* **EXERCISE PROMPT**
Show every line below that contains the string "typed", copying each one in full. Treat the match as case-sensitive.

* **INPUT RECORDS**
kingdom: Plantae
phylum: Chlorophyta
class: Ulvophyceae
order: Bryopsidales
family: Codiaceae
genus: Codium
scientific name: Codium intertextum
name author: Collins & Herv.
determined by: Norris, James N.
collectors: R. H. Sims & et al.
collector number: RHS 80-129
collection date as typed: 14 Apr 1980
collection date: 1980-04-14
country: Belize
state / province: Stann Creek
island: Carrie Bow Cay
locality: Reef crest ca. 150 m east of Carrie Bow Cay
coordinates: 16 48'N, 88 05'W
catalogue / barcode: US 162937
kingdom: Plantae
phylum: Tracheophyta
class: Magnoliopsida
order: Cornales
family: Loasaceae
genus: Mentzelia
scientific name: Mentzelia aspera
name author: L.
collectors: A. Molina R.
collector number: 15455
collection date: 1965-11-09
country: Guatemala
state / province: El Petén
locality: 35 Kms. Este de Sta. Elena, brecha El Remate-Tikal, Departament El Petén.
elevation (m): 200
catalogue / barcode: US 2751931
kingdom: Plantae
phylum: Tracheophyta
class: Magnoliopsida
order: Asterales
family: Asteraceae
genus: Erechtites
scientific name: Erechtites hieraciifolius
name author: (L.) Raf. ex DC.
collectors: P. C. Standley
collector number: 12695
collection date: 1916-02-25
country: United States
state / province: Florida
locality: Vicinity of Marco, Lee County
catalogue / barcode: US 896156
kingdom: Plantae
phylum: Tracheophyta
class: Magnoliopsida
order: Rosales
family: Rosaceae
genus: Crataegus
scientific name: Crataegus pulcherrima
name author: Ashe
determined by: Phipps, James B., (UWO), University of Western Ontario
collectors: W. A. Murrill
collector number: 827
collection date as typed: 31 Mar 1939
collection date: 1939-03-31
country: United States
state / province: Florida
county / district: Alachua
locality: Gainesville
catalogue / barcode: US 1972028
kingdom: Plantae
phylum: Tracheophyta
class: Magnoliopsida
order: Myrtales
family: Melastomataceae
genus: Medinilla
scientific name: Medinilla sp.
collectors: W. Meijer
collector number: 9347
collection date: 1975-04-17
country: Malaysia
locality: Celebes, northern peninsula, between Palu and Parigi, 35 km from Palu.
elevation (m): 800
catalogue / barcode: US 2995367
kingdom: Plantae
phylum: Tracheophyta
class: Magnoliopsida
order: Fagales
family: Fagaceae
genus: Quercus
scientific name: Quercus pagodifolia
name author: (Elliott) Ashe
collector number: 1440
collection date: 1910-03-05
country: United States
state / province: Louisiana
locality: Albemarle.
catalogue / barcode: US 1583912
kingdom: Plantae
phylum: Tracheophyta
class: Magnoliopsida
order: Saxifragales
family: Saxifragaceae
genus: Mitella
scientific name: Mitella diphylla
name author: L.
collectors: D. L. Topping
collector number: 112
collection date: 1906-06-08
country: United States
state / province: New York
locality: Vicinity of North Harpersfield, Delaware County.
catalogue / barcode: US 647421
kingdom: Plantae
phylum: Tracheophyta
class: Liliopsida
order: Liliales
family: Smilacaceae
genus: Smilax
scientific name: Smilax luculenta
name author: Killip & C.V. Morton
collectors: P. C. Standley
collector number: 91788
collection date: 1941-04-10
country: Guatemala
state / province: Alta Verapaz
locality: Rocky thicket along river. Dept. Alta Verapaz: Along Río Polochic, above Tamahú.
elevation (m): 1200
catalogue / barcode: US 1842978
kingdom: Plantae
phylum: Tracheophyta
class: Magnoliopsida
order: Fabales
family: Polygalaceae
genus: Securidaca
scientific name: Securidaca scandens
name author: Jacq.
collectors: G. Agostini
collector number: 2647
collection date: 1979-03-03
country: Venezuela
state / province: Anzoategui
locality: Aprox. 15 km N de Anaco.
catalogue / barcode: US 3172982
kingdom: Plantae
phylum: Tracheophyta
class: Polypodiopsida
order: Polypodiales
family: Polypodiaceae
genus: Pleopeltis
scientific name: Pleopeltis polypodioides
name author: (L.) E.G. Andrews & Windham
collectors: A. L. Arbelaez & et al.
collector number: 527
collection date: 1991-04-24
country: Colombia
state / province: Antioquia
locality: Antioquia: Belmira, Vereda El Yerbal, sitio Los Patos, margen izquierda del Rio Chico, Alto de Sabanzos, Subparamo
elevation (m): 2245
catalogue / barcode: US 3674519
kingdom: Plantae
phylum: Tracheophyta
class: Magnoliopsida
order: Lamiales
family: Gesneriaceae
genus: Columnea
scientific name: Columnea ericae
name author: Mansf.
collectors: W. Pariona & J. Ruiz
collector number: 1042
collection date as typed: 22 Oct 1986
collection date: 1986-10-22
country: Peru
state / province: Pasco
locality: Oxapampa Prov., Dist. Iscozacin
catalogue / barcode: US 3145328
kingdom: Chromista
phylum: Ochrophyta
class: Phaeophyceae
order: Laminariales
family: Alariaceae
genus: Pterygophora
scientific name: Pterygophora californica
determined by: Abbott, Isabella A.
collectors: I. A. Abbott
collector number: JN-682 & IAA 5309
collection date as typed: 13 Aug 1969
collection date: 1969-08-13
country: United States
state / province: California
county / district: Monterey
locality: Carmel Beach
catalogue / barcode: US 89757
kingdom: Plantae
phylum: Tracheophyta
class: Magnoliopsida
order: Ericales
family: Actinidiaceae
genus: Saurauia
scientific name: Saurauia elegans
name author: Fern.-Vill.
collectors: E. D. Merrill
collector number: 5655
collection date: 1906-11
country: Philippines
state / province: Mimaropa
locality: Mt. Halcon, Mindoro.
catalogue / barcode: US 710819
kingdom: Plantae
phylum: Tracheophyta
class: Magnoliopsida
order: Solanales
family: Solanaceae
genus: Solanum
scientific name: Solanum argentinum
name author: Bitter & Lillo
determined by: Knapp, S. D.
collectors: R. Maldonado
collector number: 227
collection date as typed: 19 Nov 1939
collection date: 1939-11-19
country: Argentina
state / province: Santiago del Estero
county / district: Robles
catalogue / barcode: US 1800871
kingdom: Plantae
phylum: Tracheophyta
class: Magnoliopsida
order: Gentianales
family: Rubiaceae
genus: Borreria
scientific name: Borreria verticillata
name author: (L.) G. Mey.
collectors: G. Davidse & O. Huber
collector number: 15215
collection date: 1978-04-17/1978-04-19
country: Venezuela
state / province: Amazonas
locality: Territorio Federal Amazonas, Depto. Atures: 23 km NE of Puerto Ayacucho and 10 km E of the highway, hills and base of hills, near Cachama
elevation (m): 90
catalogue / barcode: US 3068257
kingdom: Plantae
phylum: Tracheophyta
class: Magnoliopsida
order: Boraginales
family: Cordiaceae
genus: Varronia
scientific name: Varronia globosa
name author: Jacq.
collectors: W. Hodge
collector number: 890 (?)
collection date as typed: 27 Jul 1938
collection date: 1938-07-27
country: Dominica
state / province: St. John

* **OUTPUT OF THE TASK**
collection date as typed: 14 Apr 1980
collection date as typed: 31 Mar 1939
collection date as typed: 22 Oct 1986
collection date as typed: 13 Aug 1969
collection date as typed: 19 Nov 1939
collection date as typed: 27 Jul 1938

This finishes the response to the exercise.